Task item> Given the listing below, the answer must be only the number of lines containing the string "Println".

───── Available data

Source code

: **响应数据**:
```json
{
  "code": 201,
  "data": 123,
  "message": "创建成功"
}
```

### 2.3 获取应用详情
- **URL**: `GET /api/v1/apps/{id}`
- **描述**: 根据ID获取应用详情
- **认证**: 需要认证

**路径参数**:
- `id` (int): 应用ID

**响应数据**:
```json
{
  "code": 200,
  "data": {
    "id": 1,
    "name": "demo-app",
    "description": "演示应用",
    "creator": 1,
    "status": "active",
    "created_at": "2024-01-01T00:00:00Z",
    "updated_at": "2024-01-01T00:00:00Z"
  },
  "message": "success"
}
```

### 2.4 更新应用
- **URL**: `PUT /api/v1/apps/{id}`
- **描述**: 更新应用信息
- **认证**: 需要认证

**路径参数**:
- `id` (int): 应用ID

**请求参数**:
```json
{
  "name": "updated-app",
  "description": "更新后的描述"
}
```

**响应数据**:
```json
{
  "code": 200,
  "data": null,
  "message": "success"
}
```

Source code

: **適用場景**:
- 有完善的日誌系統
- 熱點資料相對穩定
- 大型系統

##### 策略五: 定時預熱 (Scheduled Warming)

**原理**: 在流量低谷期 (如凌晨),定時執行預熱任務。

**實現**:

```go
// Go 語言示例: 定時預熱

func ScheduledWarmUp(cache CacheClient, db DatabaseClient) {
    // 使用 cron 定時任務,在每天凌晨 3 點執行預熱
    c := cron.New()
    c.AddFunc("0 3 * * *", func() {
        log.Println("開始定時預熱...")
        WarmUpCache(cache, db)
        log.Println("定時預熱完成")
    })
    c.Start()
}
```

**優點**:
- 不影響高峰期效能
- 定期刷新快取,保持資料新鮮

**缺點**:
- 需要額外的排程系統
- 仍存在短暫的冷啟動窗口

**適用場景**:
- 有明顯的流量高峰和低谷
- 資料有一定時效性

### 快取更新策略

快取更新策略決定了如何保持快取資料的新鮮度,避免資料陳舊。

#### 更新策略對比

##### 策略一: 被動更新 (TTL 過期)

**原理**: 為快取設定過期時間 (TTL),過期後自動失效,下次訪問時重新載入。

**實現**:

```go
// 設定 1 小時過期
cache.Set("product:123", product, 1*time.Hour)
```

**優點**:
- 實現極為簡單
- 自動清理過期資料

──────────

Answer for this exercise> 2